Dan’s Weekly AI Speech and Language Scoop #7

These notes are written for a Meta-internal audience. I quickly redact Meta-internal information before publishing but don’t take the time to rewrite. If a particular edition seems thin or a transition doesn’t make sense, this is why.

Gemini’s “native” audio understanding falls flat

Google announced a big Gemini update today whose marquee feature appears to be that “Gemini 1.5 Pro can now hear”. I assume that this means the model consumes “native” speech tokens instead of transcribed speech or cascaded speech embeddings, which should help make the chatbot more robust to ASR errors and vice versa.

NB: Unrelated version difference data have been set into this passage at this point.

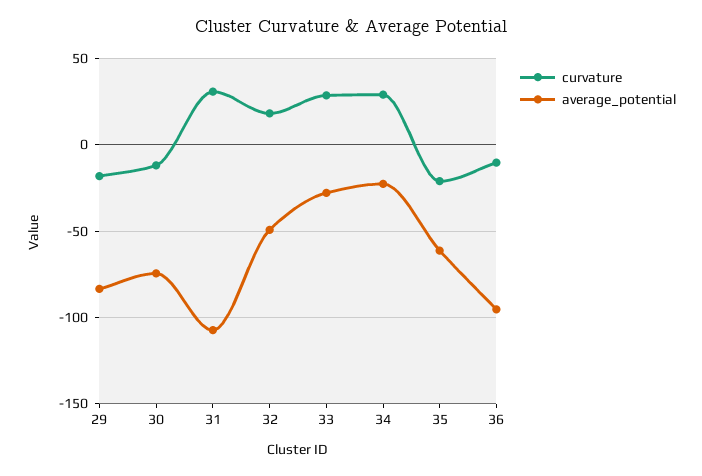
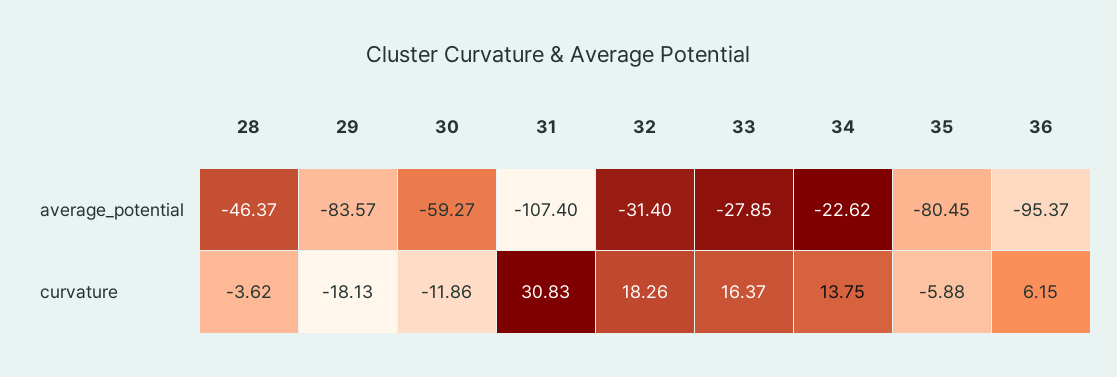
  {
    "curvature": {
      "29": -18.13,
      "30": -11.86,
      "31": 30.83,
      "32": 18.26,
-     "33": 30,
+     "33": 16.37,
-     "34": 30,
+     "34": 13.75,
-     "35": -20,
+     "35": -5.88,
-     "36": -10
+     "36": 6.15,
+     "28": -3.62
    },
    "average_potential": {
      "29": -83.57,
-     "30": -75,
+     "30": -59.27,
      "31": -107.4,
-     "32": -50,
+     "32": -31.4,
      "33": -27.85,
      "34": -22.62,
-     "35": -60,
+     "35": -80.45,
-     "36": -95.37
+     "36": -95.37,
+     "28": -46.37
    }
  }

I hopped over to Google AI Studio to try to give a few of hard test cases a whirl. Unfortunately, this “native” audio capability seems to perform worse than several open-source cascaded systems. I picked two failures where the pronunciation drives an incorrect transcription, but the entity should be obvious with the context, something an LLM should excel at (if you paste either of these into an LLM and ask it to correct the error, it will).

In both cases, after reading these utterances to Gemini, it happily hallucinated an entire stories about places that don’t actually exist. I was hoping that this launch could teach me something about the value of native audio understanding, but alas perhaps it may serve as a warning.

Mixture of Depths enables models to reason about computation

Last week, we learned that we can drop almost half of the layers in a Llama model without meaningfully impacting performance. However, this approach is a little brutish. What if certain tokens require more reasoning or computation to generate than others?

This week, a group of Google researchers examined just that. They introduced the “Mixture of Depths” architecture that enables the model to dynamically allocate compute per-token by enabling a router to skip subsequent layers. In practice, this means that “easy” or low-entropy tokens could be generated with less compute while unleashing the full power of the model on large ones.

This is a natural progression of the MoE (mixture of experts) architecture and enables us to run more powerful models with less compute (perhaps trading off memory). I hope that this work combined with aggressive quantization will get us to the point of being able to run more powerful models on weak hardware.

Cohere released the first open-weight model competitive with GPT4: Your move, Llama3?

Cohere is an interesting company. They took a stab at competing in frontier models and appear to have pivoted to supporting their new collection of open-weight models to the benefit of the broader community. 

This week, they released the weights of Command R+, which is the first open-weight model to touch GPT4-level performance in the Chatbot Arena, which is confirmed by my own vibes-based eval. Looking forward to seeing if Meta can take back the throne with Llama3.